→ **INSTRUCTION**:
Would you please set down the data again exactly as given, excluding the pictures?

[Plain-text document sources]
* * * * *
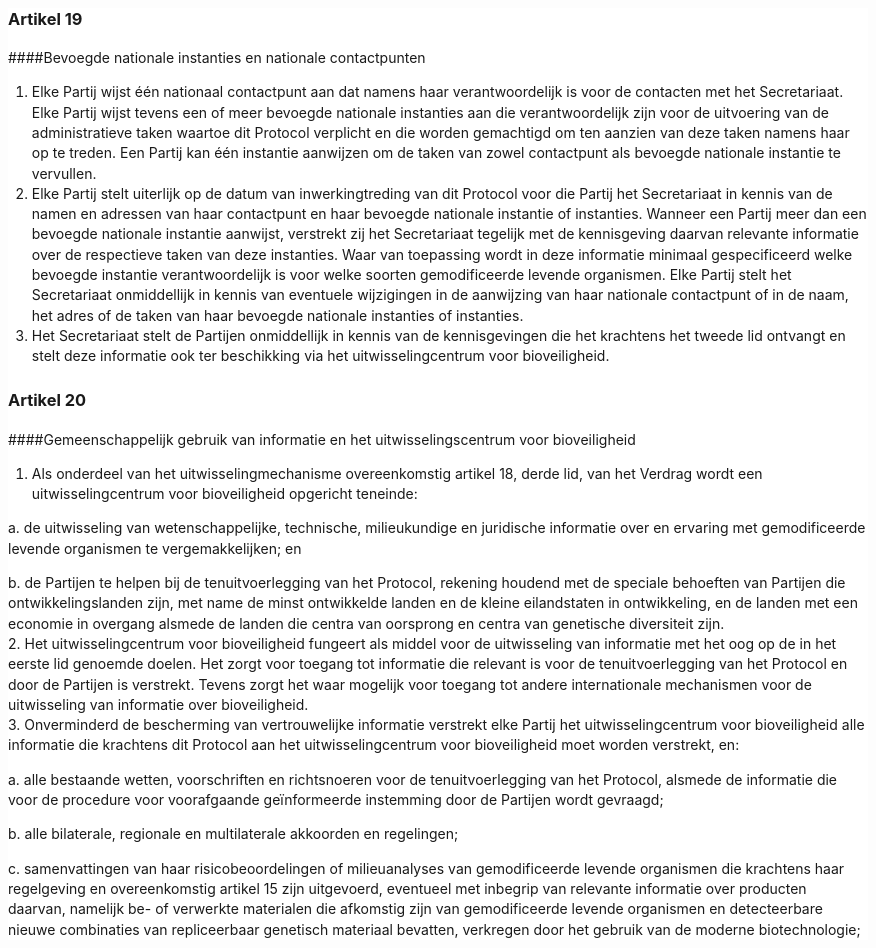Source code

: ### Artikel  19  

####Bevoegde nationale instanties en nationale contactpunten

1.  Elke Partij wijst één nationaal contactpunt aan dat namens haar verantwoordelijk is voor de contacten met het Secretariaat. Elke Partij wijst tevens een of meer bevoegde nationale instanties aan die verantwoordelijk zijn voor de uitvoering van de administratieve taken waartoe dit Protocol verplicht en die worden gemachtigd om ten aanzien van deze taken namens haar op te treden. Een Partij kan één instantie aanwijzen om de taken van zowel contactpunt als bevoegde nationale instantie te vervullen.   
2.  Elke Partij stelt uiterlijk op de datum van inwerkingtreding van dit Protocol voor die Partij het Secretariaat in kennis van de namen en adressen van haar contactpunt en haar bevoegde nationale instantie of instanties. Wanneer een Partij meer dan een bevoegde nationale instantie aanwijst, verstrekt zij het Secretariaat tegelijk met de kennisgeving daarvan relevante informatie over de respectieve taken van deze instanties. Waar van toepassing wordt in deze informatie minimaal gespecificeerd welke bevoegde instantie verantwoordelijk is voor welke soorten gemodificeerde levende organismen. Elke Partij stelt het Secretariaat onmiddellijk in kennis van eventuele wijzigingen in de aanwijzing van haar nationale contactpunt of in de naam, het adres of de taken van haar bevoegde nationale instanties of instanties.   
3.  Het Secretariaat stelt de Partijen onmiddellijk in kennis van de kennisgevingen die het krachtens het tweede lid ontvangt en stelt deze informatie ook ter beschikking via het uitwisselingcentrum voor bioveiligheid.   

### Artikel  20  

####Gemeenschappelijk gebruik van informatie en het uitwisselingscentrum voor bioveiligheid

1.  Als onderdeel van het uitwisselingmechanisme overeenkomstig artikel 18, derde lid, van het Verdrag wordt een uitwisselingcentrum voor bioveiligheid opgericht teneinde: 

a. de uitwisseling van wetenschappelijke, technische, milieukundige en juridische informatie over en ervaring met gemodificeerde levende organismen te vergemakkelijken; en  

b. de Partijen te helpen bij de tenuitvoerlegging van het Protocol, rekening houdend met de speciale behoeften van Partijen die ontwikkelingslanden zijn, met name de minst ontwikkelde landen en de kleine eilandstaten in ontwikkeling, en de landen met een economie in overgang alsmede de landen die centra van oorsprong en centra van genetische diversiteit zijn.     
2.  Het uitwisselingcentrum voor bioveiligheid fungeert als middel voor de uitwisseling van informatie met het oog op de in het eerste lid genoemde doelen. Het zorgt voor toegang tot informatie die relevant is voor de tenuitvoerlegging van het Protocol en door de Partijen is verstrekt. Tevens zorgt het waar mogelijk voor toegang tot andere internationale mechanismen voor de uitwisseling van informatie over bioveiligheid.   
3.  Onverminderd de bescherming van vertrouwelijke informatie verstrekt elke Partij het uitwisselingcentrum voor bioveiligheid alle informatie die krachtens dit Protocol aan het uitwisselingcentrum voor bioveiligheid moet worden verstrekt, en: 

a. alle bestaande wetten, voorschriften en richtsnoeren voor de tenuitvoerlegging van het Protocol, alsmede de informatie die voor de procedure voor voorafgaande geïnformeerde instemming door de Partijen wordt gevraagd;  

b. alle bilaterale, regionale en multilaterale akkoorden en regelingen;  

c. samenvattingen van haar risicobeoordelingen of milieuanalyses van gemodificeerde levende organismen die krachtens haar regelgeving en overeenkomstig artikel 15 zijn uitgevoerd, eventueel met inbegrip van relevante informatie over producten daarvan, namelijk be- of verwerkte materialen die afkomstig zijn van gemodificeerde levende organismen en detecteerbare nieuwe combinaties van repliceerbaar genetisch materiaal bevatten, verkregen door het gebruik van de moderne biotechnologie;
* * * * *
→ **WRITTEN RESPONSE**:
Source code

: ### Artikel  19  

####Bevoegde nationale instanties en nationale contactpunten

1.  Elke Partij wijst één nationaal contactpunt aan dat namens haar verantwoordelijk is voor de contacten met het Secretariaat. Elke Partij wijst tevens een of meer bevoegde nationale instanties aan die verantwoordelijk zijn voor de uitvoering van de administratieve taken waartoe dit Protocol verplicht en die worden gemachtigd om ten aanzien van deze taken namens haar op te treden. Een Partij kan één instantie aanwijzen om de taken van zowel contactpunt als bevoegde nationale instantie te vervullen.   
2.  Elke Partij stelt uiterlijk op de datum van inwerkingtreding van dit Protocol voor die Partij het Secretariaat in kennis van de namen en adressen van haar contactpunt en haar bevoegde nationale instantie of instanties. Wanneer een Partij meer dan een bevoegde nationale instantie aanwijst, verstrekt zij het Secretariaat tegelijk met de kennisgeving daarvan relevante informatie over de respectieve taken van deze instanties. Waar van toepassing wordt in deze informatie minimaal gespecificeerd welke bevoegde instantie verantwoordelijk is voor welke soorten gemodificeerde levende organismen. Elke Partij stelt het Secretariaat onmiddellijk in kennis van eventuele wijzigingen in de aanwijzing van haar nationale contactpunt of in de naam, het adres of de taken van haar bevoegde nationale instanties of instanties.   
3.  Het Secretariaat stelt de Partijen onmiddellijk in kennis van de kennisgevingen die het krachtens het tweede lid ontvangt en stelt deze informatie ook ter beschikking via het uitwisselingcentrum voor bioveiligheid.   

### Artikel  20  

####Gemeenschappelijk gebruik van informatie en het uitwisselingscentrum voor bioveiligheid

1.  Als onderdeel van het uitwisselingmechanisme overeenkomstig artikel 18, derde lid, van het Verdrag wordt een uitwisselingcentrum voor bioveiligheid opgericht teneinde: 

a. de uitwisseling van wetenschappelijke, technische, milieukundige en juridische informatie over en ervaring met gemodificeerde levende organismen te vergemakkelijken; en  

b. de Partijen te helpen bij de tenuitvoerlegging van het Protocol, rekening houdend met de speciale behoeften van Partijen die ontwikkelingslanden zijn, met name de minst ontwikkelde landen en de kleine eilandstaten in ontwikkeling, en de landen met een economie in overgang alsmede de landen die centra van oorsprong en centra van genetische diversiteit zijn.     
2.  Het uitwisselingcentrum voor bioveiligheid fungeert als middel voor de uitwisseling van informatie met het oog op de in het eerste lid genoemde doelen. Het zorgt voor toegang tot informatie die relevant is voor de tenuitvoerlegging van het Protocol en door de Partijen is verstrekt. Tevens zorgt het waar mogelijk voor toegang tot andere internationale mechanismen voor de uitwisseling van informatie over bioveiligheid.   
3.  Onverminderd de bescherming van vertrouwelijke informatie verstrekt elke Partij het uitwisselingcentrum voor bioveiligheid alle informatie die krachtens dit Protocol aan het uitwisselingcentrum voor bioveiligheid moet worden verstrekt, en: 

a. alle bestaande wetten, voorschriften en richtsnoeren voor de tenuitvoerlegging van het Protocol, alsmede de informatie die voor de procedure voor voorafgaande geïnformeerde instemming door de Partijen wordt gevraagd;  

b. alle bilaterale, regionale en multilaterale akkoorden en regelingen;  

c. samenvattingen van haar risicobeoordelingen of milieuanalyses van gemodificeerde levende organismen die krachtens haar regelgeving en overeenkomstig artikel 15 zijn uitgevoerd, eventueel met inbegrip van relevante informatie over producten daarvan, namelijk be- of verwerkte materialen die afkomstig zijn van gemodificeerde levende organismen en detecteerbare nieuwe combinaties van repliceerbaar genetisch materiaal bevatten, verkregen door het gebruik van de moderne biotechnologie;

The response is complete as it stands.